MUI Ingatkan Lomba Agustusan: Hadiah dari Uang Pendaftaran Peserta Bisa Masuk Kategori Judi!
HAIJAKARTA.ID- Perlombaan dalam rangka menyambut Hari Kemerdekaan RI menjadi salah satu tradisi yang banyak digelar masyarakat setiap Agustus.
Mulai dari lomba anak-anak hingga perlombaan untuk orang dewasa, kegiatan tersebut biasanya menjadi momentum untuk mempererat kebersamaan warga.
Namun, Majelis Ulama Indonesia (MUI) mengingatkan panitia agar memperhatikan mekanisme pendanaan hadiah.
MUI menilai penggunaan uang pendaftaran peserta untuk membiayai hadiah pemenang tidak diperbolehkan dalam ketentuan fikih Islam karena dapat mengandung unsur perjudian atau qimar.
Wakil Sekretaris Komisi Fatwa MUI, KH Abdul Muiz Ali, menjelaskan bahwa mengadakan perlombaan untuk memeriahkan kemerdekaan pada dasarnya diperbolehkan.
Bahkan, kegiatan tersebut dinilai dapat menjadi sarana positif untuk mensyukuri kemerdekaan, mempererat silaturahmi, melatih ketangkasan, serta membangun sportivitas di tengah masyarakat.

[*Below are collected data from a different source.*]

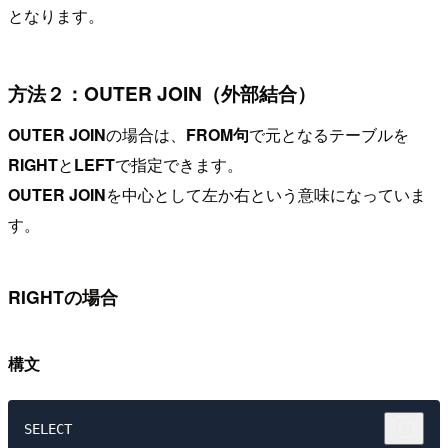
となります。
方法２：OUTER JOIN（外部結合）
OUTER JOIN
の場合は、
FROM句
で元となるテーブルを
RIGHT
と
LEFT
で指定できます。
OUTER JOIN
を中心として左か右という意味になっていま
す。
RIGHTの場合
構文
SELECT
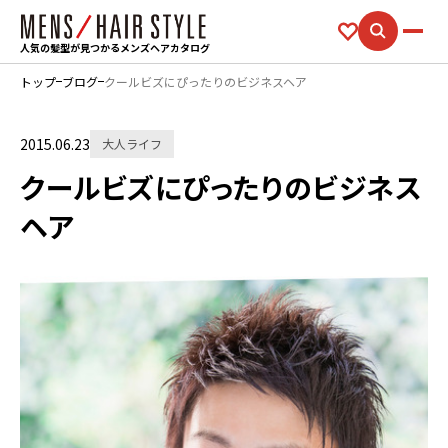
人気の髪型が見つかるメンズヘアカタログ
トップ
ブログ
クールビズにぴったりのビジネスヘア
2015.06.23
大人ライフ
クールビズにぴったりのビジネス
ヘア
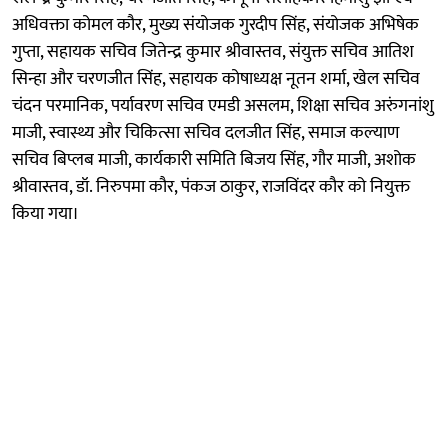
अधिवक्ता कोमल कौर, मुख्य संयोजक गुरदीप सिंह, संयोजक अभिषेक
गुप्ता, सहायक सचिव जितेन्द्र कुमार श्रीवास्तव, संयुक्त सचिव आतिश
सिन्हा और चरणजीत सिंह, सहायक कोषाध्यक्ष नूतन शर्मा, खेल सचिव
चंदन परमानिक, पर्यावरण सचिव एमडी असलम, शिक्षा सचिव अरुंगनांशु
माजी, स्वास्थ्य और चिकित्सा सचिव दलजीत सिंह, समाज कल्याण
सचिव बिप्लब माजी, कार्यकारी समिति बिजय सिंह, गौर माजी, अशोक
श्रीवास्तव, डॉ. निरुपमा कौर, पंकज ठाकुर, राजविंदर कौर को नियुक्त
किया गया।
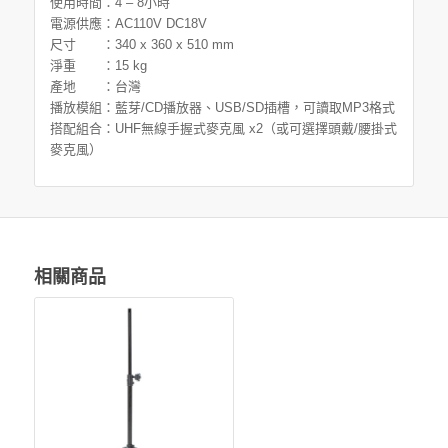
使用時間：4 – 8小時
電源供應：AC110V DC18V
尺寸 ：340 x 360 x 510 mm
淨重 ：15 kg
產地 ：台灣
播放模組：藍芽/CD播放器、USB/SD插槽，可讀取MP3格式
搭配組合：UHF無線手握式麥克風 x2（或可選擇頭戴/腰掛式
麥克風）
相關商品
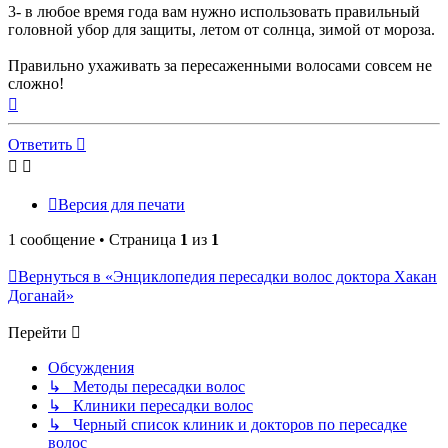
3- в любое время года вам нужно использовать правильный
головной убор для защиты, летом от солнца, зимой от мороза.
Правильно ухаживать за пересаженными волосами совсем не
сложно!
Вернуться
к
началу
Ответить
Версия для печати
1 сообщение • Страница
1
из
1
Вернуться в «Энциклопедия пересадки волос доктора Хакан
Доганай»
Перейти
Обсуждения
↳ Методы пересадки волос
↳ Клиники пересадки волос
↳ Черный список клиник и докторов по пересадке
волос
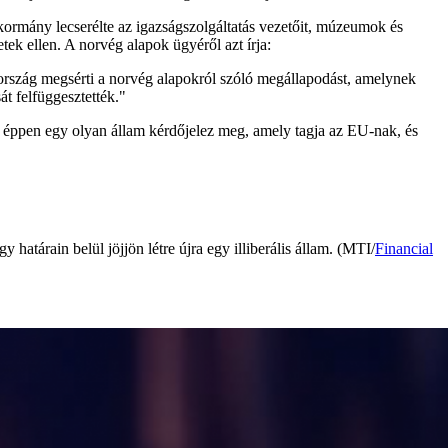
a kormány lecserélte az igazságszolgáltatás vezetőit, múzeumok és
etek ellen. A norvég alapok ügyéről azt írja:
ország megsérti a norvég alapokról szóló megállapodást, amelynek
t felfüggesztették."
t éppen egy olyan állam kérdőjelez meg, amely tagja az EU-nak, és
 határain belül jöjjön létre újra egy illiberális állam. (MTI/
Financial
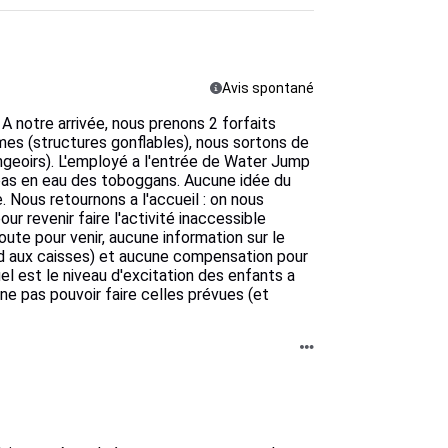
Avis spontané
A notre arrivée, nous prenons 2 forfaits
s (structures gonflables), nous sortons de
ongeoirs). L'employé a l'entrée de Water Jump
ve pas en eau des toboggans. Aucune idée du
e. Nous retournons a l'accueil : on nous
 revenir faire l'activité inaccessible
ute pour venir, aucune information sur le
nd aux caisses) et aucune compensation pour
el est le niveau d'excitation des enfants a
ne pas pouvoir faire celles prévues (et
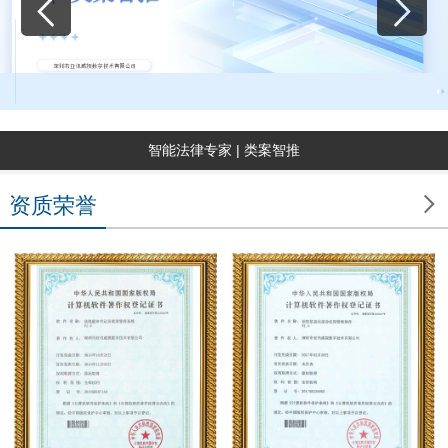
智能法律专家 | 类案智推

资质荣誉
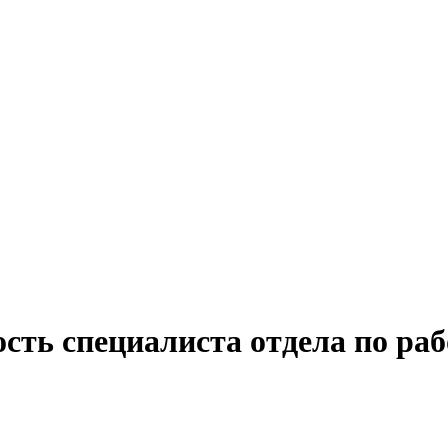
сть специалиста отдела по раб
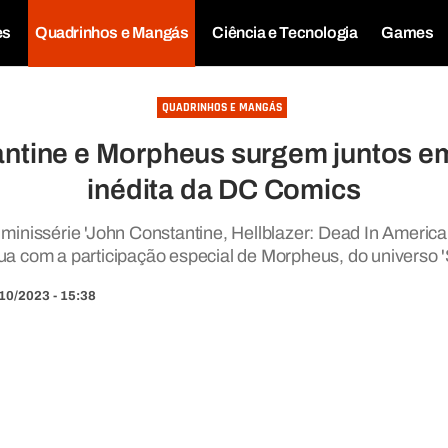
es
Quadrinhos e Mangás
Ciência e Tecnologia
Games
QUADRINHOS E MANGÁS
ntine e Morpheus surgem juntos e
inédita da DC Comics
inissérie 'John Constantine, Hellblazer: Dead In America
ua com a participação especial de Morpheus, do universo
10/2023 - 15:38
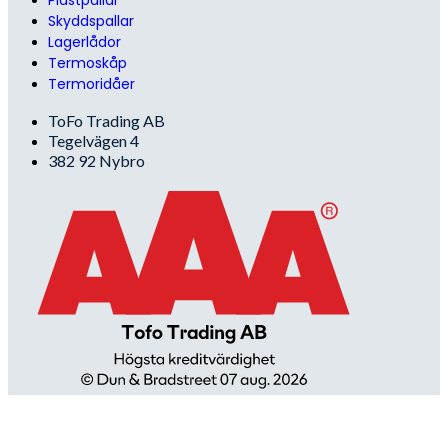
Skyddspallar
Lagerlådor
Termoskåp
Termoridåer
ToFo Trading AB
Tegelvägen 4
382 92 Nybro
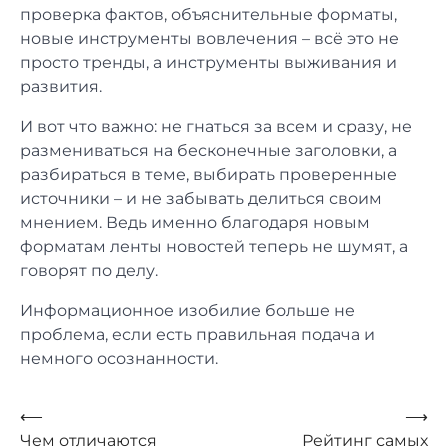
проверка фактов, объяснительные форматы,
новые инструменты вовлечения – всё это не
просто тренды, а инструменты выживания и
развития.
И вот что важно: не гнаться за всем и сразу, не
размениваться на бесконечные заголовки, а
разбираться в теме, выбирать проверенные
источники – и не забывать делиться своим
мнением. Ведь именно благодаря новым
форматам ленты новостей теперь не шумят, а
говорят по делу.
Информационное изобилие больше не
проблема, если есть правильная подача и
немного осознанности.
Навигация
⟵
⟶
Чем отличаются
Рейтинг самых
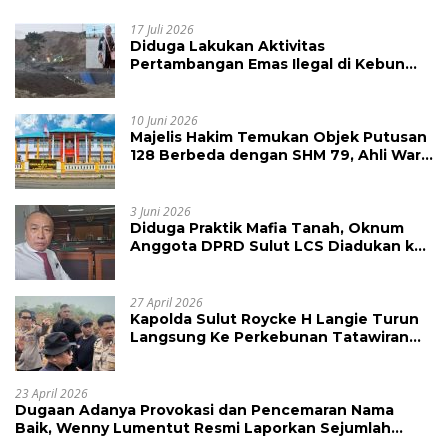
17 Juli 2026
Diduga Lakukan Aktivitas
Pertambangan Emas Ilegal di Kebun
Raya Megawati, Kepolisian Didesak
Tangkap Vinni Sondakh
10 Juni 2026
Majelis Hakim Temukan Objek Putusan
128 Berbeda dengan SHM 79, Ahli Waris
Ajukan Banding Atas Putusan PN
Tondano
3 Juni 2026
Diduga Praktik Mafia Tanah, Oknum
Anggota DPRD Sulut LCS Diadukan ke
BK dan MP
27 April 2026
Kapolda Sulut Roycke H Langie Turun
Langsung Ke Perkebunan Tatawiran
Tinjau Polemik Lahan 55 Hektare
23 April 2026
Dugaan Adanya Provokasi dan Pencemaran Nama
Baik, Wenny Lumentut Resmi Laporkan Sejumlah
Bakal Calon Hukum Tua Desa Koha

Uang pendaftaran jangan dijadikan hadiah
Persoalan muncul apabila panitia menarik biaya pendaftaran dari peserta, kemudian uang yang terkumpul tersebut digunakan untuk membeli atau menyediakan hadiah bagi pemenang.
Menurut KH Abdul Muiz Ali, skema tersebut bermasalah karena peserta mengeluarkan sejumlah uang dengan kemungkinan mendapatkan keuntungan apabila menang, sementara uang tersebut berpotensi hilang apabila peserta kalah.
Dalam perspektif fikih yang dijelaskan MUI, kondisi ketika peserta berada pada posisi antara memperoleh keuntungan atau kehilangan uang yang dipertaruhkan dapat masuk dalam kategori qimar atau perjudian.
Karena itu, MUI menyebut penggunaan uang pendaftaran peserta sebagai sumber hadiah hukumnya haram.
MUI juga membedakan antara kegiatan lombanya dengan mekanisme pendanaan hadiahnya. Artinya, bukan perlombaan Agustusan yang dilarang.
Yang menjadi persoalan adalah ketika terdapat skema taruhan atau penggunaan uang peserta untuk menentukan sumber hadiah.
MUI sarankan hadiah berasal dari sumber lain
Agar perlombaan tetap dapat berlangsung meriah tanpa menggunakan skema yang dipersoalkan secara syariat, MUI menyarankan panitia mencari sumber dana hadiah dari pihak lain.
Beberapa alternatif yang disebut antara lain kas RT/RW, bantuan sponsor, maupun sumbangan dari donatur yang tidak mengikat dan tidak membebani peserta lomba.
Dengan mekanisme tersebut, biaya yang dikeluarkan peserta tidak diposisikan sebagai dana yang dipertaruhkan untuk memperoleh hadiah.
Panitia pun tetap dapat menyelenggarakan berbagai perlombaan sebagai bagian dari perayaan HUT Kemerdekaan.
MUI sebelumnya juga menjelaskan bahwa perlombaan tanpa hadiah pada dasarnya diperbolehkan.
Dalam pandangan yang dikutip KH Abdul Muiz Ali, lomba seperti lari atau ketangkasan dapat dilakukan selama tidak mengandung unsur perjudian.
Panitia Agustusan perlu memperhatikan mekanisme lomba
Peringatan kemerdekaan melalui perlombaan memang telah menjadi tradisi masyarakat Indonesia. Selain hiburan, kegiatan tersebut sering menjadi ruang interaksi antarwarga dan memperkuat rasa kebersamaan.
Karena itu, panitia tidak harus menghilangkan perlombaan hanya karena persoalan hadiah. Yang perlu diperhatikan adalah sumber dana dan mekanisme pemberian hadiahnya.
Dengan mengandalkan kas lingkungan, sponsor, atau donasi yang tidak membebani peserta, perlombaan dapat tetap digelar sekaligus menghindari mekanisme yang menurut MUI mengandung unsur qimar.
Masyarakat pun diimbau memahami bahwa pernyataan tersebut merupakan pandangan dan ketentuan dalam perspektif fikih Islam yang disampaikan MUI, bukan berarti setiap lomba yang memungut biaya pendaftaran secara otomatis merupakan tindak pidana perjudian menurut hukum positif Indonesia.